For me, if a person has to go without sunlight, I think I would rather have fog instead of cloud and rain.




Fog seems soft and silky to me--like a pair of fresh delicate nylons as they slide over one's  legs covering skin unused to such gentleness.




Rain is often stinging little bits of hard wetness slamming pieces  of  water upon the earth  in loud anger or visible resentment with sharpness and grumbling.



Fog is like a cushioned quilt of spun sugar which wraps around and actually touches each part of the world completely--each crevasse, physical bend, and hidden depth.




Rain falls. Fog rises.




Rain taps  intrusively a thousand times over,  while the fog is silent--simply existing, still and soft as a sleeping kitten nestled against its mother and siblings.






 

FOG

The fog comes
on little cat feet.

It sits looking
over harbor and city
on silent haunches
and then moves on.


Carl Sandburg



Thursday, May 1, 2014

Ducks and Dancing



The other day someone mentioned how embarrassed they were when about 20 years ago their Junior High School teacher had asked them to dance a waltz at one of the school dances. As she was describing her feelings of horror and embarrassment as the whole school watched , her companion  commented that they doubted that that would even be considered legal  and not  certainly not wise on any school teacher's part in today's world.

That got me to wondering about other pedagogical best practices that have had to be put by the wayside because of today's standards. 

One such practice that has not stood the test of time I suspect is the Girl's Basketball Coach playing alongside the players for a friendly game of tag ball.  Nor would his presence right inside the same  team's change room be deemed acceptable today as it was 40 years ago.


Another thing that would be considered an  'edgy' educational practice at best and even  risking a charge of an assault with a weapon is the tradition of tossing (winging?) of a piece of chalk towards a fatigued or wayward student. Sometimes hitting the aimed for student on or near the head, and sometimes hitting the student next to them instead.

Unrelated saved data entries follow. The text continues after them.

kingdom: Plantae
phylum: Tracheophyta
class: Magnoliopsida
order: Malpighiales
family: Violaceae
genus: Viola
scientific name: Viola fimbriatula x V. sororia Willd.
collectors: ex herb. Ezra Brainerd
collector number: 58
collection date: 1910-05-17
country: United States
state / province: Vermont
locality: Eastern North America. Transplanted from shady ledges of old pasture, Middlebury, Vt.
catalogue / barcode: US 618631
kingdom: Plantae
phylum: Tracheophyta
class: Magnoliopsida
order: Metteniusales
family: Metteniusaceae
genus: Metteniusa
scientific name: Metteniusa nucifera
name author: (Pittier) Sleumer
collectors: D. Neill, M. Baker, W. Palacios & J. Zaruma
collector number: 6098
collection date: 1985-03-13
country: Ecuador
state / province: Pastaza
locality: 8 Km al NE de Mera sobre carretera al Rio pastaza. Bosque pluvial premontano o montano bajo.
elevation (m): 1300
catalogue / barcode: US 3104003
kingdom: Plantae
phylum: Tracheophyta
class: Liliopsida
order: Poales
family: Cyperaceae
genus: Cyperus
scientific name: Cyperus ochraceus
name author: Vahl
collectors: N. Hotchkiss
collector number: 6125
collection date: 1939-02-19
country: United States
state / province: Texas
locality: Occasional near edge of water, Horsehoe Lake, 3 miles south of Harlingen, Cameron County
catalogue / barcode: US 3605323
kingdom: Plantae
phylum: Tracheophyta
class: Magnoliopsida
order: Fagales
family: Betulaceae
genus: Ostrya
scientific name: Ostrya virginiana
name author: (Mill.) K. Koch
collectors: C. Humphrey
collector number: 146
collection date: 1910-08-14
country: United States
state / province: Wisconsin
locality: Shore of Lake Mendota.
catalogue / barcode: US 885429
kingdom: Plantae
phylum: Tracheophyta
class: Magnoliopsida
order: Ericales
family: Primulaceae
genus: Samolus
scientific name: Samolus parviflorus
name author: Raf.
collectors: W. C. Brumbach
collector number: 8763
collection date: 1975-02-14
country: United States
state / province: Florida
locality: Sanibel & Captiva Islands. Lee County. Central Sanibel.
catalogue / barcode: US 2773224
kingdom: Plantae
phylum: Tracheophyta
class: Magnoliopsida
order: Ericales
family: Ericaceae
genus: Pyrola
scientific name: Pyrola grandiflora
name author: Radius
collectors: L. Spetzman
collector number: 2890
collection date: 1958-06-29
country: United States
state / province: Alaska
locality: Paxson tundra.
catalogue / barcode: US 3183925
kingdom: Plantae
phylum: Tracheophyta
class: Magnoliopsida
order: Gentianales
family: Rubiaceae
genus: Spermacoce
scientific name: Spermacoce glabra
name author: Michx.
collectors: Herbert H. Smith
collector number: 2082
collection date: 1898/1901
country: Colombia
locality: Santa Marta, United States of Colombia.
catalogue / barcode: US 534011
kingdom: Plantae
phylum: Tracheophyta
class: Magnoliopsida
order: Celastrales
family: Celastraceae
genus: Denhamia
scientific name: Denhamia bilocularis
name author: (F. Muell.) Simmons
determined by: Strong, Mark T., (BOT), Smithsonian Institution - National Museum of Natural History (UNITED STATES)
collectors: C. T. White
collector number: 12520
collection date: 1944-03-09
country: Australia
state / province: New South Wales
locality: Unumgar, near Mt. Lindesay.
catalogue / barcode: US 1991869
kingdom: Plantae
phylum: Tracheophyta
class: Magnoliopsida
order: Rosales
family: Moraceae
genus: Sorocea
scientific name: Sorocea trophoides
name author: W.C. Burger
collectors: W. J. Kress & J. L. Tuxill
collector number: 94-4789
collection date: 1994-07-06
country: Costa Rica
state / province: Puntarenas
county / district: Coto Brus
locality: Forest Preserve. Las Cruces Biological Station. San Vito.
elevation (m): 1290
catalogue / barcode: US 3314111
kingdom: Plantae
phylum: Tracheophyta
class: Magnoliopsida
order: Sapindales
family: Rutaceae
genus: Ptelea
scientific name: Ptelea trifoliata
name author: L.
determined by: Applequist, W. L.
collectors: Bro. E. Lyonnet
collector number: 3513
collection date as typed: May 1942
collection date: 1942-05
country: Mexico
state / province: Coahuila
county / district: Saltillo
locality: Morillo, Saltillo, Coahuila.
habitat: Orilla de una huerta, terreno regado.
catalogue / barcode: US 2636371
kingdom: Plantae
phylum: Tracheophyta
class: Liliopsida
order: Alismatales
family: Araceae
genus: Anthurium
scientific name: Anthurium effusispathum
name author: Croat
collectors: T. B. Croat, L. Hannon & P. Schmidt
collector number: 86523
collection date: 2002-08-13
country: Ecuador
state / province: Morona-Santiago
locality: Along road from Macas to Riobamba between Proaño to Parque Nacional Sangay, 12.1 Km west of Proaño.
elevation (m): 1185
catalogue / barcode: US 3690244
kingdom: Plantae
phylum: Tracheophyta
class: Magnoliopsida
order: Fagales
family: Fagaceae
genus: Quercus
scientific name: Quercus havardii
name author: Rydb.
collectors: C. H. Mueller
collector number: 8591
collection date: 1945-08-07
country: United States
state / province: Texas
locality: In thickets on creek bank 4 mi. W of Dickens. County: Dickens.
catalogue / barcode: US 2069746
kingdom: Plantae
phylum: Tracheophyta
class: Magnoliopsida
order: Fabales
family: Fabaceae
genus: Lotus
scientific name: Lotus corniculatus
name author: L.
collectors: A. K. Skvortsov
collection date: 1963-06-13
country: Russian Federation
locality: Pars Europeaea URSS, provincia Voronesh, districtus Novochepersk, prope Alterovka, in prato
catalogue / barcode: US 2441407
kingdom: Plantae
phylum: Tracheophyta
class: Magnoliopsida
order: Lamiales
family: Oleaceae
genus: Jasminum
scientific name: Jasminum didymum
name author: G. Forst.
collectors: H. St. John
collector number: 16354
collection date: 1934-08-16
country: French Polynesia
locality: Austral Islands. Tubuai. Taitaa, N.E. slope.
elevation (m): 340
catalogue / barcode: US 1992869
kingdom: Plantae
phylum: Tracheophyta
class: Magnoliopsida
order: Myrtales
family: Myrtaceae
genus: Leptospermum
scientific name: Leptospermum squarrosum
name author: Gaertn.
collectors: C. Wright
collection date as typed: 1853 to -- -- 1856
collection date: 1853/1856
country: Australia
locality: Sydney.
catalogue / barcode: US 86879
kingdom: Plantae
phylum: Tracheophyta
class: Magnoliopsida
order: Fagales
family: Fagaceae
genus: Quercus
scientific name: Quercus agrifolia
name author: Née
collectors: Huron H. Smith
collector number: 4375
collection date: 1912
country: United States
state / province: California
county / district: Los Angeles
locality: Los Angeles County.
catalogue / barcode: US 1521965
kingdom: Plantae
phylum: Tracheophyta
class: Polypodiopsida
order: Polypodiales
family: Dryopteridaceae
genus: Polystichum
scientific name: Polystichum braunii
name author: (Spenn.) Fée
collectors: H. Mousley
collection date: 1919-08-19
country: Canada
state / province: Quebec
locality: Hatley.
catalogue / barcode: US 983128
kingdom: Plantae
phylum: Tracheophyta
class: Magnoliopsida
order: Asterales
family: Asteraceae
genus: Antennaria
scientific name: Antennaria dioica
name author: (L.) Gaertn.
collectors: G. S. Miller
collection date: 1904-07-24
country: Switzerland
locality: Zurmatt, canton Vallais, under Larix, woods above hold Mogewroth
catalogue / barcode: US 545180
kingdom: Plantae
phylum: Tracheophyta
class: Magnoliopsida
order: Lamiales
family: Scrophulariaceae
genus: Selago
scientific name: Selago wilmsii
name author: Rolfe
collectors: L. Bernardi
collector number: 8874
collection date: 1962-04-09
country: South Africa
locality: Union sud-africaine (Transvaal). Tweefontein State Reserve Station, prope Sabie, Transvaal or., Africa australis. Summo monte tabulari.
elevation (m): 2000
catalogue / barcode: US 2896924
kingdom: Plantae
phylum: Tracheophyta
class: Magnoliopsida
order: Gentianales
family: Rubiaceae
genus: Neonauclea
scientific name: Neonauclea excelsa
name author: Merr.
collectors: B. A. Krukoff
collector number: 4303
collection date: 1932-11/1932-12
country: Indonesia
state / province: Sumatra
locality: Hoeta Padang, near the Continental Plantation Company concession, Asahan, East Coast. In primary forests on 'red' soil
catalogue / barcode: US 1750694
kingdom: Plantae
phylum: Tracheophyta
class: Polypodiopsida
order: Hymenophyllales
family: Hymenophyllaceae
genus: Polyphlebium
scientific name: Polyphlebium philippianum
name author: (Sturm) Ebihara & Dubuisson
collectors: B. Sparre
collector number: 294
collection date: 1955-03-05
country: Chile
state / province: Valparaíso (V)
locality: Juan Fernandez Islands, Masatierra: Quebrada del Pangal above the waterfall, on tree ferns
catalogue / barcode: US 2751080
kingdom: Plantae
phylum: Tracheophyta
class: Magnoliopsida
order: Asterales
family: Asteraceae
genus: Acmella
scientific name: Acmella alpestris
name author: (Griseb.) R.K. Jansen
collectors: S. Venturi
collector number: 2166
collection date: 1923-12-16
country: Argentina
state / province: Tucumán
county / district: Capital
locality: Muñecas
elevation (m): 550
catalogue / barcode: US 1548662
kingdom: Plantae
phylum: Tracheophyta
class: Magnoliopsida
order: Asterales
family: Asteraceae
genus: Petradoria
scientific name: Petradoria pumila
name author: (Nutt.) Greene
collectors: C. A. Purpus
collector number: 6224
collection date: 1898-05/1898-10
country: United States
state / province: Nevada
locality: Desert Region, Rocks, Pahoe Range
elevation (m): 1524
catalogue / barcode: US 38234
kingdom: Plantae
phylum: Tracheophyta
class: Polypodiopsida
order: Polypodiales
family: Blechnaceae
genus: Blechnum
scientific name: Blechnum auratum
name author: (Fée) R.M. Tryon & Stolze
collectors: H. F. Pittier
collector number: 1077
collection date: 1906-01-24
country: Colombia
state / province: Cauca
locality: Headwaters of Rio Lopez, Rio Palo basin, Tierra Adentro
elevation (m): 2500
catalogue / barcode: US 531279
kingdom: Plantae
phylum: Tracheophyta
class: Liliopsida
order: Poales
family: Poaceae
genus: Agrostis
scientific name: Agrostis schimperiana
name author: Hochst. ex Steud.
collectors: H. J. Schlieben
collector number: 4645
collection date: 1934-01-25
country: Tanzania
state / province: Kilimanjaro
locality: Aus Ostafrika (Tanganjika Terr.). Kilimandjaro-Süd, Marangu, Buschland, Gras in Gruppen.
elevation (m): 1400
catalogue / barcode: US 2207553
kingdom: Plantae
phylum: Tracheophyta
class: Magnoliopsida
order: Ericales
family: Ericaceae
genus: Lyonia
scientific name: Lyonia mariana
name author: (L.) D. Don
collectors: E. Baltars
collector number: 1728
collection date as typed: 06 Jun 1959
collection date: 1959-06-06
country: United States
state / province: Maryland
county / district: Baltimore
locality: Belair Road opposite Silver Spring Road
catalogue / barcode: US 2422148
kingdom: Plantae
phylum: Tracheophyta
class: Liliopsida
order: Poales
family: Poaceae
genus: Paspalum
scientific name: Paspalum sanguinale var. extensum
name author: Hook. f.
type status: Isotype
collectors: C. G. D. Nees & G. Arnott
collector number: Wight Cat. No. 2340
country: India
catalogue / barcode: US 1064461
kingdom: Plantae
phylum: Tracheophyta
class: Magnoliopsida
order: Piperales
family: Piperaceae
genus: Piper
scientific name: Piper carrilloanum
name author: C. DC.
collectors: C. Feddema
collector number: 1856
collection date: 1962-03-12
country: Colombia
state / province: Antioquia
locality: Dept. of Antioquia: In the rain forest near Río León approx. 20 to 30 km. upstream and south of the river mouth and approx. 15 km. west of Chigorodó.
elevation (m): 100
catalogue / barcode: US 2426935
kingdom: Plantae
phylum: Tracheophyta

I am also pretty certain that heads might fall if the teacher nowadays decided to pull out his/her very own cigarette rolling machine and roll a few during the noon hour break,  all the while smoking one of the products, and then dumping the ashes into the wastepaper basket by the desk at the end of the day. Windows closed, matches tossed into the top drawer, and ash tray out in the open on the desk.  
Those cigarette rolling machines were quite the fascinating inventions.

Yes classroom rules, social mores, and pedagogical methods have surely changed in an effort to reflect society's values and standards.  Some things that once were common practice and even expected such as the saying of the Lord's Prayer have fallen by the wayside to make way for  practices designed to create more and better educated citizens of the world.

 I would  bet any money that the teacher bringing his own double barrel shotgun along with a box of appropriate ammunition in his car to the school with the plan to walk down to the  creek during the fall noon hour break would probably be frowned  upon by school boards across the land.   Especially if he left  his sixteen  or so unsupervised students on the school  playground playing soccer while he slipped quietly down the path to shoot Mallards with only the blast of the gun giving away his location (if he was needed) and his purpose.

The natural history lesson in science that afternoon fifty years ago was a memorable one as the whole school was shown all the parts of the North American  Duck. All the students from Grades One to Eight were encouraged , albeit gloveless, to touch the webbed feet, the bill, the wings, and the varied coloured feathers. I remember looking at the tongue and feeling the inside ridges in the mouth . We were even shown where the  lead shot had entered and consequently rested in what would become the teacher's supper.

I  have never  since seen a Mallard duck in a pond that the vision of that teacher's bounty lying limp and still with eyes closed on the  grass beside  the school doesn't come to mind.

Probably because we lived in Canada, we were not shown the workings of the shotgun, although I do remember being allowed to smell the empty shell.